В отличие от душевой в отстойнике здесь каждый рожок и настенный кран имели свои рукоятки. Привычки остальных мыться сидя в пластиковых тазах - сейчас они стопкой лежали у двери - Гаор ещё не приобрёл, хотя и понимал, что всё равно придётся приспосабливаться к остальным. Но сейчас в душе никого, и можно мыться по-своему. Он пустил воду, как следует намок, намылился прямо поверх белья, растёр пену по себе ладонями и встал под душ. За спиной неопределённо хмыкнули. Гаор не обернулся и приступил к повторению. Смыв верхний слой, он убедился, что остался один, и разделся. Тщательно намылив майку и трусы, он выбил их о скамейку - в армейском душе для этого использовали любой выступ или трубу в кабинках - прополоскал под струёй из настенного крана и, бросив на скамейку, встал под душ, чтобы смыть остатки пены и ещё раз промыть волосы. Это раньше ему было просто: провёл мыльными руками по голове и смыл, заодно и определив, не пора ли бриться, и всё, мытьё закончено, а теперь мороки... Вроде, во время всех этих процедур кто-то заглядывал в душ, но он не обратил на это внимания.

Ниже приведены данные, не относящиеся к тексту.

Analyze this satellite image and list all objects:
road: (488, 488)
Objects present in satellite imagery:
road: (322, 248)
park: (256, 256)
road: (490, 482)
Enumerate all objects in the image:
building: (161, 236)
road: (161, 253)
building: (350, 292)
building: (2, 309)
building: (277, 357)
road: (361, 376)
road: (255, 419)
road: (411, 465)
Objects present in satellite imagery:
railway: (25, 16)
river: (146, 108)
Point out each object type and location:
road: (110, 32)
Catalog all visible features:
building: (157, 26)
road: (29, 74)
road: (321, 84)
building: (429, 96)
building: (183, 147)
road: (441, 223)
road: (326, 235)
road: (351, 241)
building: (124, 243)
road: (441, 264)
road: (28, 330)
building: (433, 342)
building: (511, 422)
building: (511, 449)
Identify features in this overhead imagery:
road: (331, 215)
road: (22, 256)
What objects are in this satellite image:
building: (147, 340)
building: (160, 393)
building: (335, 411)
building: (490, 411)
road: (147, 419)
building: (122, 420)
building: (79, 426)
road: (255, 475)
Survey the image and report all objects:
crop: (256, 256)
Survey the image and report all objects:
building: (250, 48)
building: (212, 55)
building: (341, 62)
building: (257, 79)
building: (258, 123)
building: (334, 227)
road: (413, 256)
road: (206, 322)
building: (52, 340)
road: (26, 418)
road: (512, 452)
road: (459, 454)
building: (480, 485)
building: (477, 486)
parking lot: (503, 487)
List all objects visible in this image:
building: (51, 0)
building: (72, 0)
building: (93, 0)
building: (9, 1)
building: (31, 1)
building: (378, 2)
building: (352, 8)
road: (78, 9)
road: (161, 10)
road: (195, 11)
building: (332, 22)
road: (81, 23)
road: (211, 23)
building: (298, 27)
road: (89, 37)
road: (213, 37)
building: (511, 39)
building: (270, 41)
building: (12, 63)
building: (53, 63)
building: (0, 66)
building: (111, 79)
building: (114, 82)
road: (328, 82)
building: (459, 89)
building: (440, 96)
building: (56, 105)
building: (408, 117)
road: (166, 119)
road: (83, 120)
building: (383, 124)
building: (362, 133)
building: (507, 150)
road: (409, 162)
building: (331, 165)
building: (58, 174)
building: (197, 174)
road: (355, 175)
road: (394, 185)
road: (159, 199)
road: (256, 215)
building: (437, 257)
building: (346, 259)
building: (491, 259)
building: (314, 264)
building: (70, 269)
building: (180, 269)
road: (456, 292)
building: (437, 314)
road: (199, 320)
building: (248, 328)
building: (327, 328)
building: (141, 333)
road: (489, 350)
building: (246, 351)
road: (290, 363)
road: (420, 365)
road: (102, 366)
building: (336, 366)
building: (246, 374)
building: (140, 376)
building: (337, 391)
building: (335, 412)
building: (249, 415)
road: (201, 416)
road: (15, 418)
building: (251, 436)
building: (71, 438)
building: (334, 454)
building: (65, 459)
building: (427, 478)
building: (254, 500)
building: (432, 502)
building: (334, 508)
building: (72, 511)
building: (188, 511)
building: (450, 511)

В умывалке тоже никого не было. Гаор быстро вытерся, повесил полотенце на трубу, чтоб хоть чуть подсохло, развесил майку и трусы так, чтобы сохли побыстрее, сдёрнул и обернулся по бёдрам не так сухим, как чуть согревшимся полотенцем, так что оказался прикрытым от пупа до колен, и вышел в спальню.